Only thing that makes sense is that the thread sending the logs is blocket for 7ns - otherwise too much context dependent extra comes in to make a claim like this

renewiltord · on Aug 23, 2024

Yeah. But that’s okay. For the applications that care about this, it’s just a question of how long the application thread is blocked. The logging thread can spin on its core and take as long as it wants so long as it can burn down the buffer faster than the application thread can add to it.

I thought log4j2 used a disruptor in between app thread and logging thread but maybe I’m wrong.

hinkley · on Aug 23, 2024

One of the reasons I think logging as a production tool has risen in status in the last fifteen years is that in the 90’s you had languages where it was decided that if your app crashes we want to know what the last operation that was in flight when it crashed.

As we now know the syscalls to force flush to disk often didn’t, so if you were trying to figure out what happened right before a kernel panic, good fucking luck. But if it was a purely userspace problem, you might be okay.

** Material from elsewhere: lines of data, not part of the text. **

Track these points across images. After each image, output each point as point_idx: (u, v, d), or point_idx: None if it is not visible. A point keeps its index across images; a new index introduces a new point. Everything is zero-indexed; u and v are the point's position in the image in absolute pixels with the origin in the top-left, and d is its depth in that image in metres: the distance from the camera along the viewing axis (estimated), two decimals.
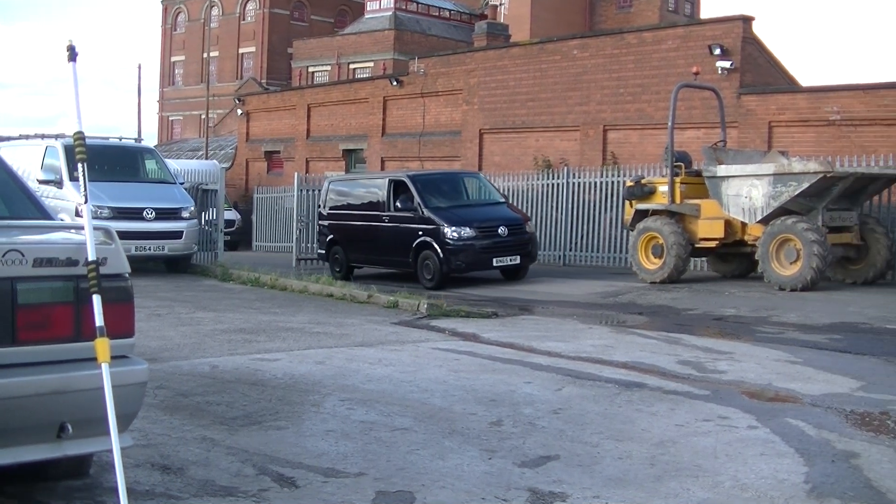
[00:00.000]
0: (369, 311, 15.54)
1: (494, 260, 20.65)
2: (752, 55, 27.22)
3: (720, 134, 22.29)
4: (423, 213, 21.03)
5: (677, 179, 20.46)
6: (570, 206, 27.12)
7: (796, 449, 6.80)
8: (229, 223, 31.54)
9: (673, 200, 20.27)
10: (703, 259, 22.03)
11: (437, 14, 63.02)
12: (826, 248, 17.53)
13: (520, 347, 11.76)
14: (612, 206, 25.60)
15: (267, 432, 7.23)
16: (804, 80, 30.72)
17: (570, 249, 27.11)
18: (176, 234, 21.71)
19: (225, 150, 50.80)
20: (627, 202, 21.80)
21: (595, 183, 26.42)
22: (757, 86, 26.79)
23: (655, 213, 20.48)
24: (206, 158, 46.41)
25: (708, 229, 19.81)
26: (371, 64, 58.61)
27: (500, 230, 20.77)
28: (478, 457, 6.61)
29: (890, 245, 18.83)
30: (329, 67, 61.88)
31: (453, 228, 20.40)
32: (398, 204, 21.65)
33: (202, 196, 24.65)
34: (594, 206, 26.58)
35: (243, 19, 77.85)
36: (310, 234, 27.71)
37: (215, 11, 77.63)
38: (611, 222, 25.82)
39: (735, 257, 20.58)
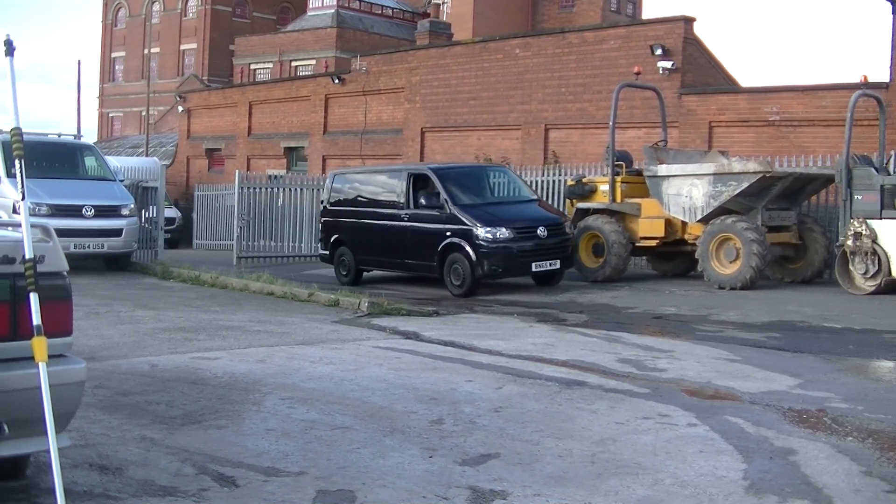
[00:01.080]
0: (310, 310, 15.49)
1: (534, 264, 18.65)
2: (693, 56, 27.38)
3: (661, 133, 22.46)
4: (450, 210, 18.93)
5: (618, 179, 20.58)
6: None
7: (735, 446, 6.85)
8: (170, 221, 31.38)
9: (614, 199, 20.38)
10: (644, 258, 22.15)
11: (379, 12, 62.92)
12: (765, 247, 17.72)
13: (461, 346, 11.77)
14: (553, 205, 25.65)
15: (207, 431, 7.19)
16: (744, 81, 30.98)
17: None
18: (115, 232, 21.50)
19: (166, 148, 50.44)
20: (568, 201, 21.89)
21: (536, 182, 26.47)
22: (698, 86, 26.96)
23: (596, 212, 20.59)
24: (147, 155, 46.05)
25: (648, 228, 19.95)
26: (313, 61, 58.39)
27: (538, 231, 18.76)
28: (418, 455, 6.60)
29: (827, 244, 19.03)
30: (271, 65, 61.59)
31: (487, 229, 18.39)
32: (422, 200, 19.55)
33: (142, 193, 24.48)
34: None
35: (185, 15, 77.28)
36: (249, 232, 27.54)
37: (157, 7, 77.13)
38: None
39: (675, 256, 20.72)
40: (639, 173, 20.64)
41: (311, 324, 13.68)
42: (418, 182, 20.03)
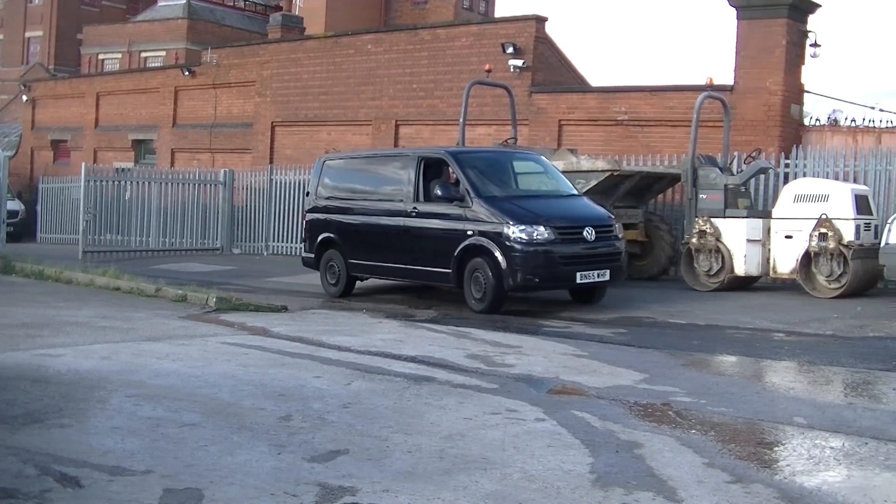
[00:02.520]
0: (157, 305, 15.25)
1: (579, 275, 15.21)
2: (544, 55, 27.65)
3: (511, 131, 22.65)
4: (473, 204, 15.51)
5: None
6: None
7: (582, 440, 6.93)
8: (12, 214, 30.53)
9: None
10: None
11: (231, 4, 62.19)
12: None
13: (309, 342, 11.71)
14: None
15: (50, 431, 7.02)
16: (594, 81, 31.42)
17: None
18: None
19: (9, 138, 49.13)
20: None
21: None
22: (548, 85, 27.23)
23: None
24: None
25: None
26: (163, 53, 57.44)
27: (585, 232, 15.36)
28: (267, 452, 6.54)
29: (673, 242, 19.45)
30: (120, 55, 60.38)
31: (522, 227, 14.93)
32: (436, 191, 16.02)
33: None
34: None
35: (31, 1, 75.31)
36: (96, 226, 26.99)
37: None
38: None
39: None
40: None
41: (159, 319, 13.47)
42: (430, 169, 16.80)
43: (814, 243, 16.91)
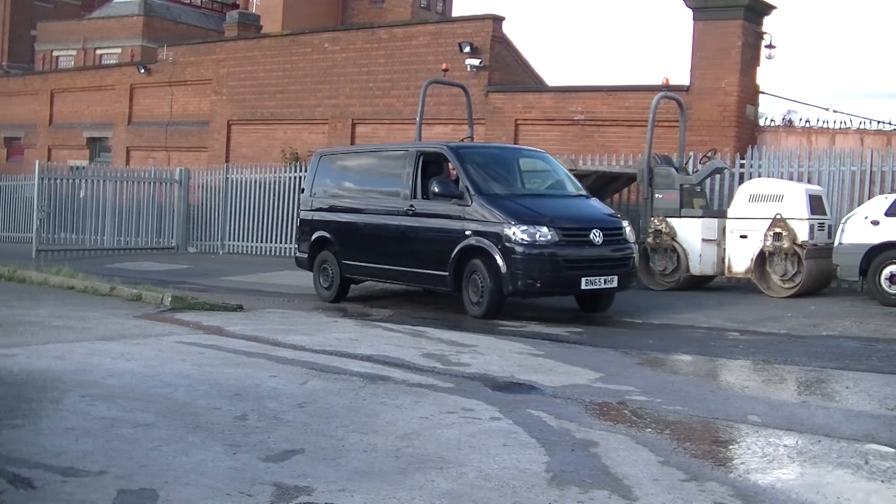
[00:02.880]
0: (112, 304, 15.15)
1: (584, 280, 14.23)
2: (500, 54, 27.70)
3: (467, 130, 22.63)
4: (473, 202, 14.71)
5: None
6: None
7: (538, 439, 6.94)
8: None
9: None
10: None
11: (188, 2, 61.84)
12: None
13: (265, 341, 11.67)
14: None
15: (2, 432, 6.94)
16: (551, 80, 31.50)
17: None
18: None
19: None
20: None
21: None
22: (504, 84, 27.27)
23: None
24: None
25: None
26: (119, 50, 57.04)
27: (592, 235, 14.45)
28: (222, 452, 6.51)
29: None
30: (75, 52, 59.93)
31: (523, 228, 14.10)
32: (434, 188, 15.18)
33: None
34: None
35: None
36: (50, 224, 26.76)
37: None
38: None
39: None
40: None
41: (113, 319, 13.38)
42: (429, 165, 16.07)
43: (768, 243, 17.03)
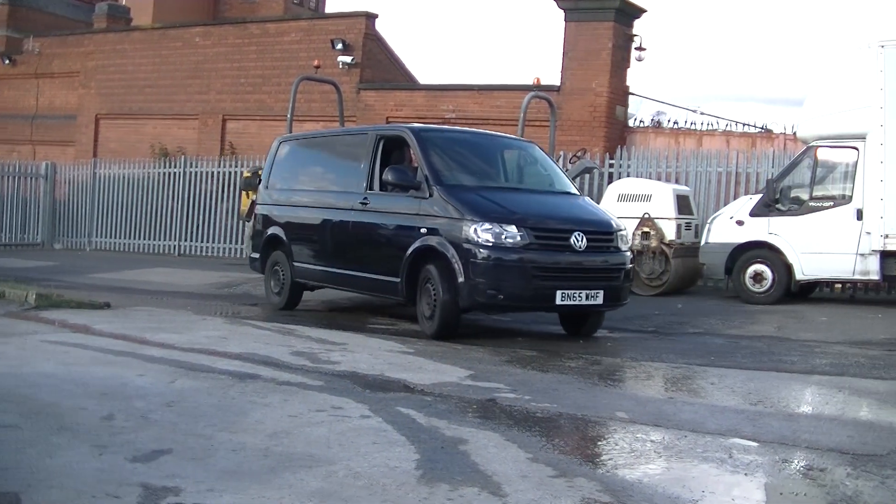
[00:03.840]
0: None
1: (560, 294, 11.72)
2: (373, 52, 27.70)
3: (338, 127, 22.57)
4: (431, 192, 12.35)
5: None
6: (186, 195, 26.96)
7: (407, 437, 6.92)
8: None
9: None
10: None
11: None
12: None
13: (133, 339, 11.47)
14: (229, 197, 25.56)
15: None
16: (424, 79, 31.59)
17: (186, 239, 26.94)
18: None
19: None
20: (244, 193, 21.70)
21: (213, 173, 26.34)
22: (376, 82, 27.28)
23: None
24: None
25: None
26: None
27: (573, 239, 11.92)
28: (88, 453, 6.37)
29: None
30: None
31: (487, 226, 11.64)
32: (387, 177, 12.84)
33: None
34: (211, 196, 26.50)
35: None
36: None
37: None
38: (228, 213, 25.79)
39: None
40: None
41: None
42: (392, 153, 13.79)
43: (636, 242, 17.27)
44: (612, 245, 12.43)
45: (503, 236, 11.54)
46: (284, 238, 15.12)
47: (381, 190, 13.29)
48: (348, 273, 13.83)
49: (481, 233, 11.57)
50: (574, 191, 13.78)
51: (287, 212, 15.33)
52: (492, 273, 11.53)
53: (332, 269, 14.21)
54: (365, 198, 13.49)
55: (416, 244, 12.30)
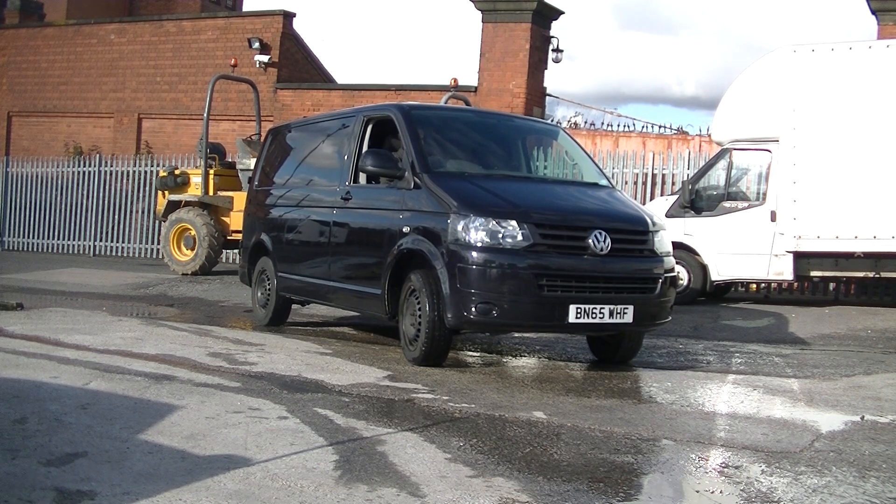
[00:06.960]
0: None
1: (574, 309, 9.37)
2: (290, 51, 27.63)
3: (255, 127, 22.51)
4: (417, 182, 10.20)
5: (211, 171, 20.52)
6: (101, 195, 26.68)
7: (325, 438, 6.91)
8: None
9: (206, 192, 20.26)
10: (237, 251, 22.16)
11: None
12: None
13: (46, 341, 11.32)
14: (144, 196, 25.36)
15: None
16: (342, 79, 31.57)
17: (101, 240, 26.67)
18: None
19: None
20: (160, 192, 21.59)
21: (128, 172, 26.09)
22: (293, 81, 27.20)
23: (188, 204, 20.42)
24: None
25: (240, 222, 19.96)
26: None
27: (592, 239, 9.58)
28: (0, 457, 6.29)
29: None
30: None
31: (479, 222, 9.41)
32: (366, 163, 10.55)
33: None
34: (126, 195, 26.26)
35: None
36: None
37: None
38: (143, 212, 25.59)
39: None
40: (231, 166, 20.65)
41: None
42: (382, 138, 11.51)
43: None
44: (645, 248, 10.08)
45: (500, 235, 9.36)
46: (269, 243, 13.22)
47: (365, 182, 11.26)
48: (329, 284, 11.85)
49: (472, 230, 9.39)
50: (605, 182, 11.34)
51: (274, 213, 13.36)
52: (485, 282, 9.33)
53: (312, 279, 12.23)
54: (347, 192, 11.44)
55: (399, 245, 10.22)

These days we care more about throughput. I’d personally rather see us commit to stats for use cases that require that sort of logging traffic, but I think that’s one of those conversations that’s nearing the top of the heap. Maybe we’ll have that argument as soon as we stop flooding the literature with talk of AI.

So 7ns tells me something about throughput but I think i’d rather just know the messages per second per CPU. And perhaps more importantly, with a CPU that’s 80% saturated doing non-logging tasks. Because I need to make forward progress between the log messages.